PAGE EXCERPT.
________________

The district court's opinion did not explicitly decide whether section 10–110 contained adequate standards to prevent government censorship of speech, but did find section 10–110 to be facially content neutral and a valid time, place, and manner regulation as applied. On this record, we are inclined to agree that the issue of section 10–110's facial validity was implicitly decided in 1995. See Forsyth County, Ga. v. Nationalist Movement, 505 U.S. 123, 130, 112 S.Ct. 2395, 2401, 120 L.Ed.2d 101 (1992) (stating that “[a] government regulation that allows arbitrary application is inherently inconsistent with a valid time, place, and manner regulation”) (internal quotation omitted).

________________

[Data visualization images]
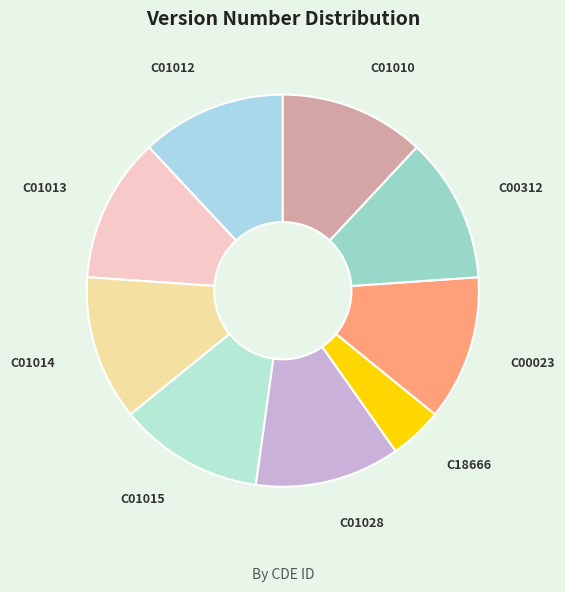

Combined, do C00023 and C01013 account for over 50%?

No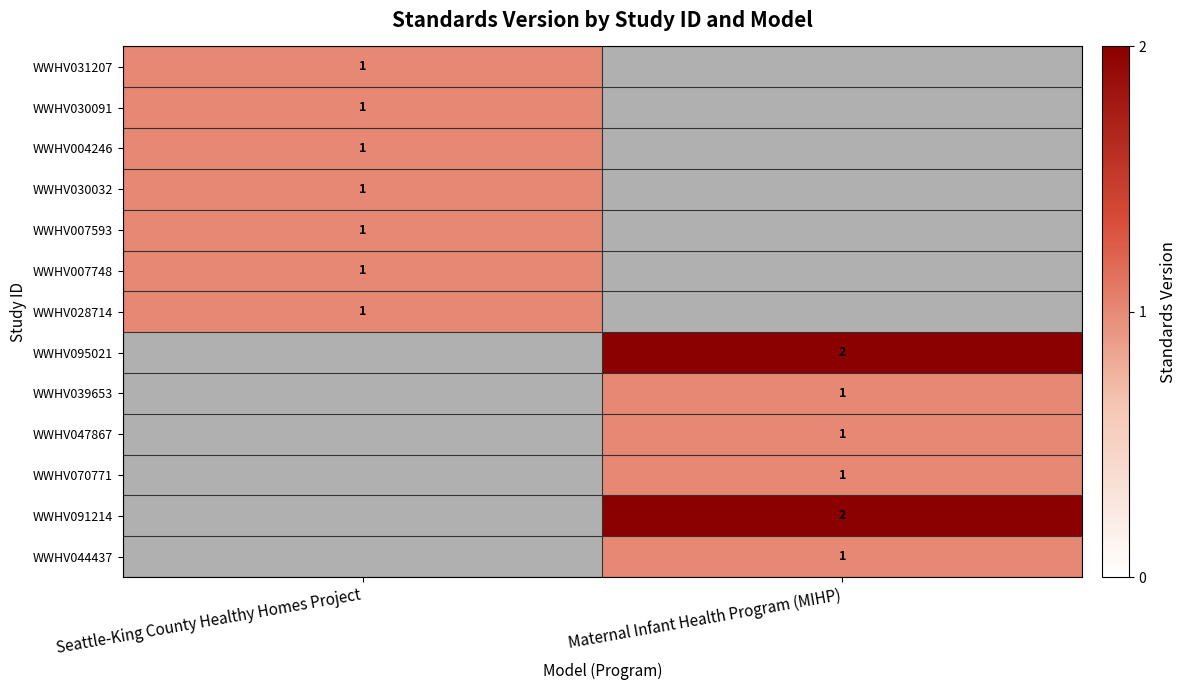

Between Seattle-King County Healthy Homes Project and Maternal Infant Health Program (MIHP), which is larger?

Maternal Infant Health Program (MIHP)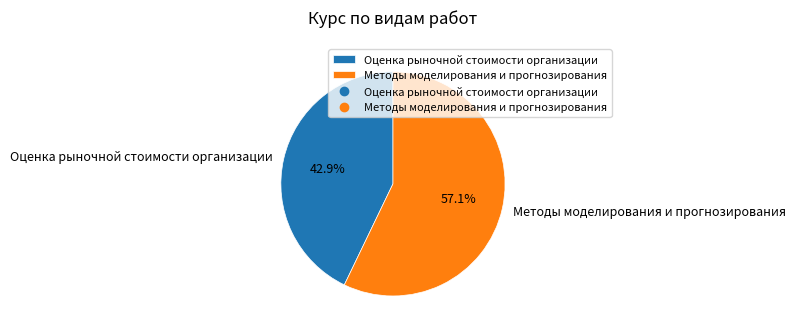

To the nearest percent, what is the combined percentage of Методы моделирования и прогнозирования and Оценка рыночной стоимости организации?

100%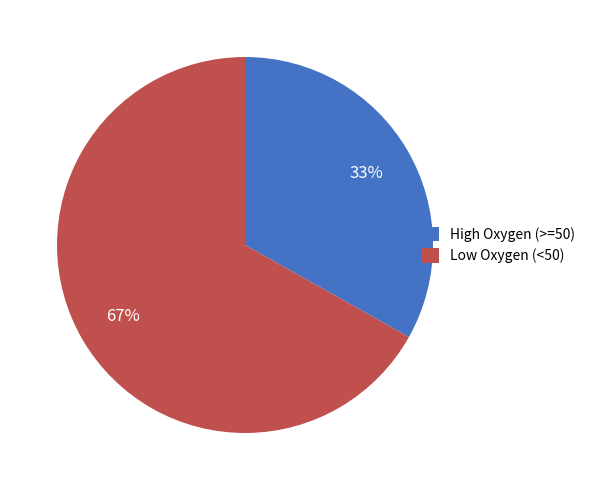

How many slices are in this pie chart?

2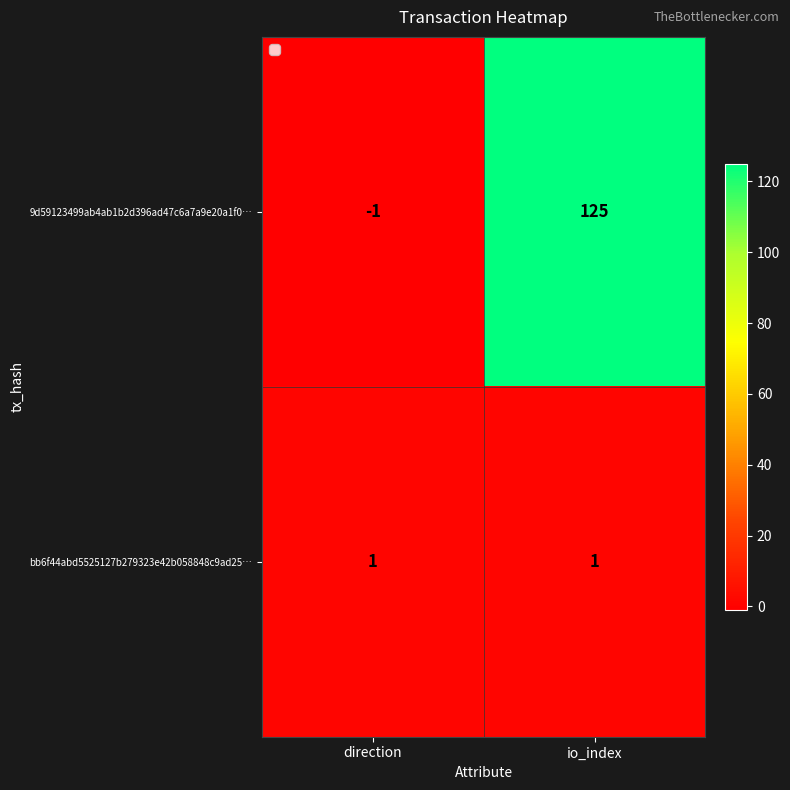

Which series changed the most between direction and io_index?

9d59123499ab4ab1b2d396ad47c6a7a9e20a1f0…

________________

Edit the passage on section 10–110 by reproducing everything from "The district court's" down to "(internal quotation omitted).", with "district court's" changed to "trial court's". Rely on the text alone when responding.

EXERCISE SOLUTION.
The trial court's opinion did not explicitly decide whether section 10–110 contained adequate standards to prevent government censorship of speech, but did find section 10–110 to be facially content neutral and a valid time, place, and manner regulation as applied. On this record, we are inclined to agree that the issue of section 10–110's facial validity was implicitly decided in 1995. See Forsyth County, Ga. v. Nationalist Movement, 505 U.S. 123, 130, 112 S.Ct. 2395, 2401, 120 L.Ed.2d 101 (1992) (stating that “[a] government regulation that allows arbitrary application is inherently inconsistent with a valid time, place, and manner regulation”) (internal quotation omitted).